Background: The monetary threshold for most property types exempt from claims of creditors in bankruptcy proceedings has not been updated since the early 1960’s. The purpose of the exemptions is to provide a debtor enough assets and means to rebuild his or her life. A legislative task force found in 2003 that the current exemption thresholds were inadequate.

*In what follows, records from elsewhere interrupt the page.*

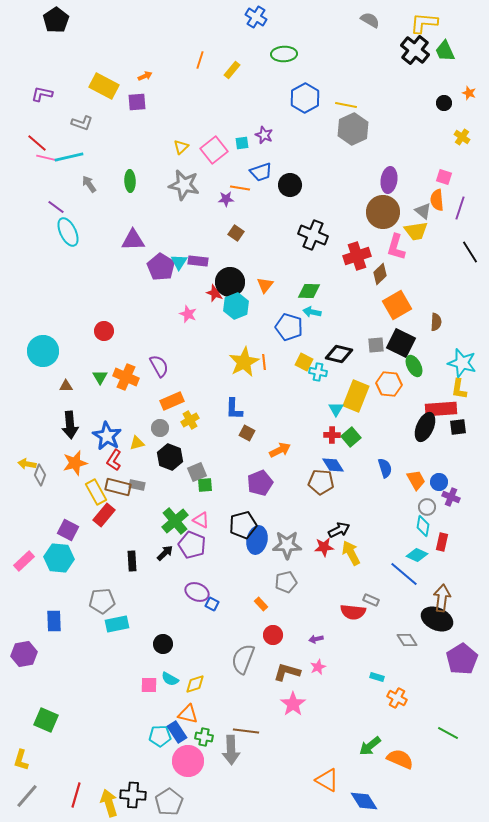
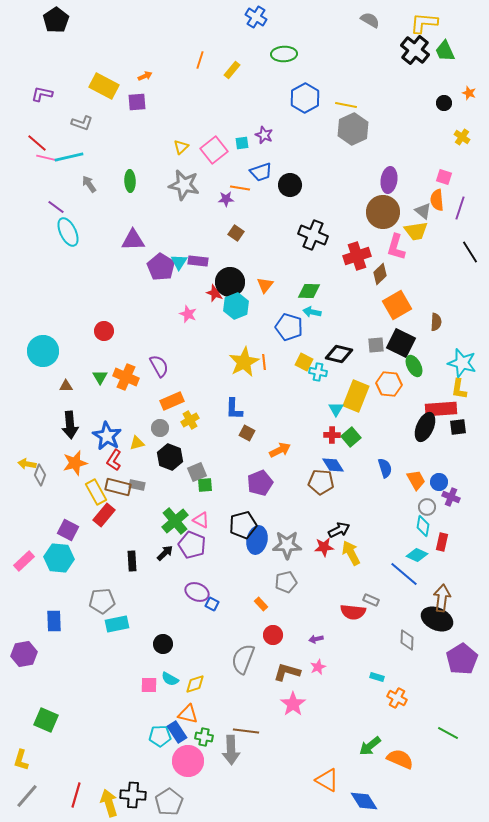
gray diamond at (407, 640): rotated 35 degrees clockwise
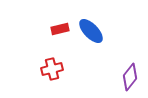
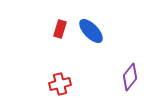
red rectangle: rotated 60 degrees counterclockwise
red cross: moved 8 px right, 15 px down
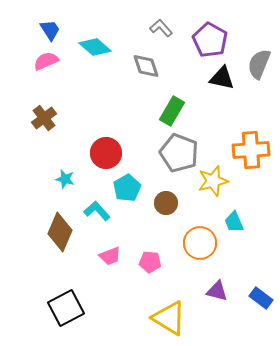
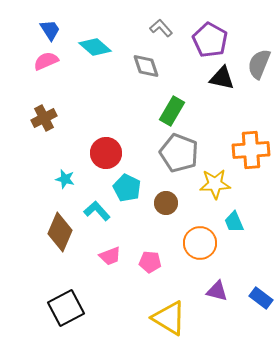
brown cross: rotated 10 degrees clockwise
yellow star: moved 2 px right, 3 px down; rotated 12 degrees clockwise
cyan pentagon: rotated 16 degrees counterclockwise
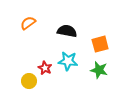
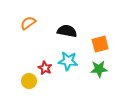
green star: moved 1 px up; rotated 18 degrees counterclockwise
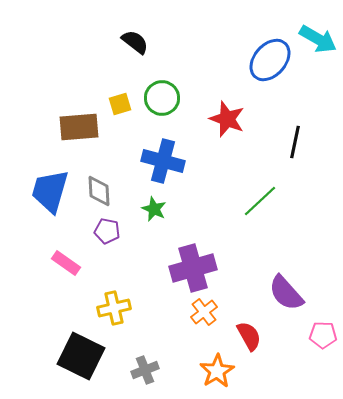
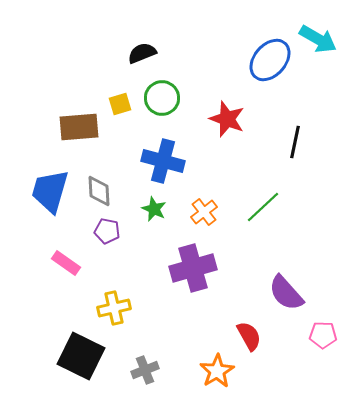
black semicircle: moved 7 px right, 11 px down; rotated 60 degrees counterclockwise
green line: moved 3 px right, 6 px down
orange cross: moved 100 px up
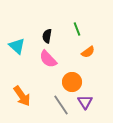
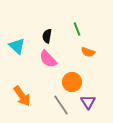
orange semicircle: rotated 56 degrees clockwise
purple triangle: moved 3 px right
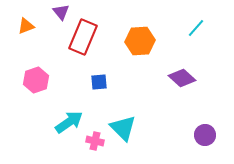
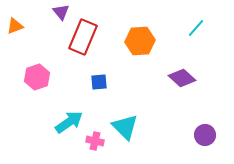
orange triangle: moved 11 px left
pink hexagon: moved 1 px right, 3 px up
cyan triangle: moved 2 px right, 1 px up
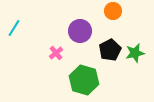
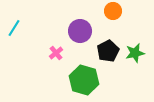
black pentagon: moved 2 px left, 1 px down
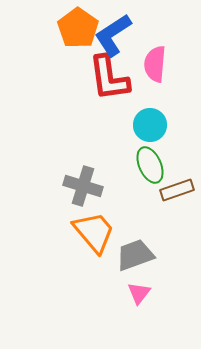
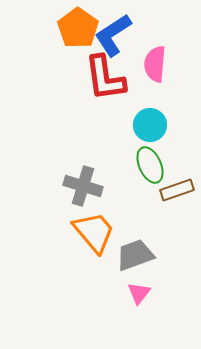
red L-shape: moved 4 px left
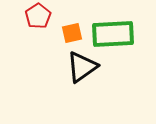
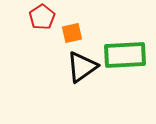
red pentagon: moved 4 px right, 1 px down
green rectangle: moved 12 px right, 21 px down
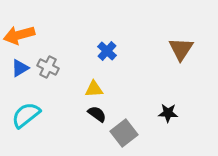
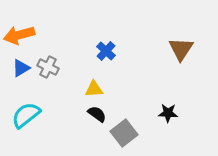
blue cross: moved 1 px left
blue triangle: moved 1 px right
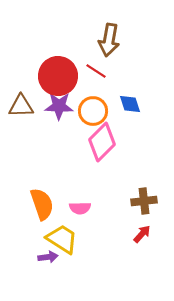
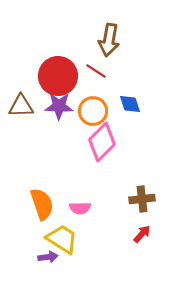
brown cross: moved 2 px left, 2 px up
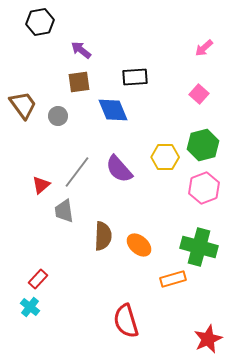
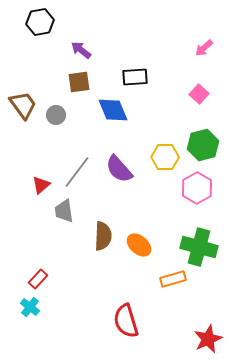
gray circle: moved 2 px left, 1 px up
pink hexagon: moved 7 px left; rotated 8 degrees counterclockwise
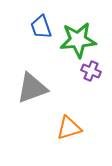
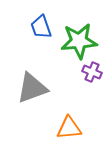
green star: moved 1 px right, 1 px down
purple cross: moved 1 px right, 1 px down
orange triangle: rotated 12 degrees clockwise
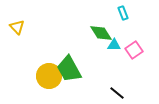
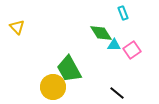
pink square: moved 2 px left
yellow circle: moved 4 px right, 11 px down
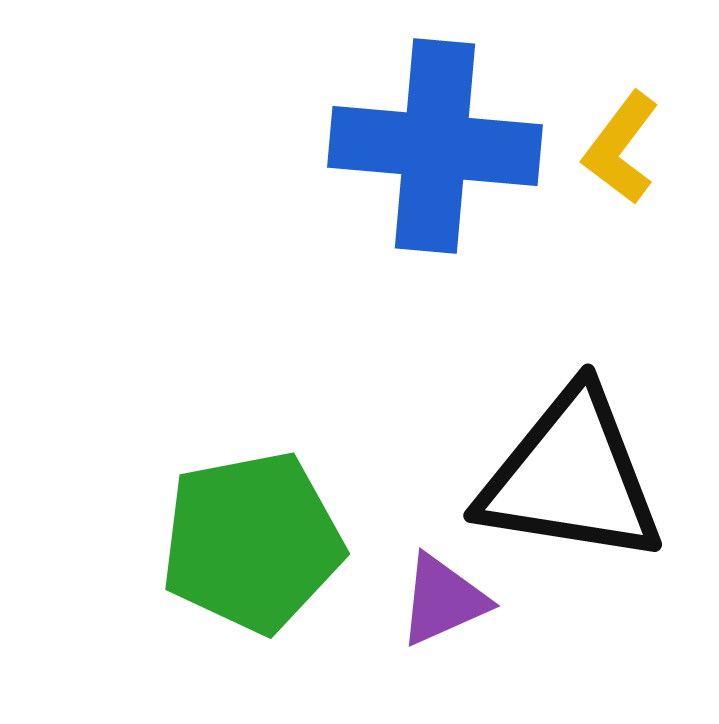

Description of Bill: The bill adds two sections to the Revised Judicature Act of 1961. Section 5451 exempts certain property from bankruptcy proceedings, including family pictures, individual retirement accounts, and right or interest in certain pension, profit-sharing, stock bonus, or other qualified plans. Thresholds for crops, farm animals and feed for farm animals; household goods; pets, motor vehicles; computers; tools, implements, materials or other things needed to carry on a profession or occupation; and credit union accounts were updated. Michigan citizens could continue to choose to use the federal exemptions in lieu of the state exemptions. The bill requires the State Treasurer to adjust the dollar amount thresholds every three years to reflect the cumulative change in the Consumer Price Index. A new Section 6023a exempts certain property held jointly by a husband and wife as a tenancy from a judgment entered against only one spouse.
Summary of Arguments
Pro: The exemptions in Michigan law related to bankruptcies have not been updated in many years. As a result, debtors often have insufficient assets and resources to rebuild their lives and may require public assistance. The bill would allow the bankruptcy laws to work as intended.
Con: Although adjustments to Michigan’s bankruptcy exemptions are needed, the bill appears to create confusion by not amending or repealing Section 6023 of the act. This section contains the current exemptions. The original House-introduced bill did amend Section 6023.
Budgetary: There is no direct budgetary impact on the department.
Revenue: The bill will have no impact on department revenues.
Budgetary: There is no direct budgetary impact on the state.
Revenue: The bill will have no impact on state revenues.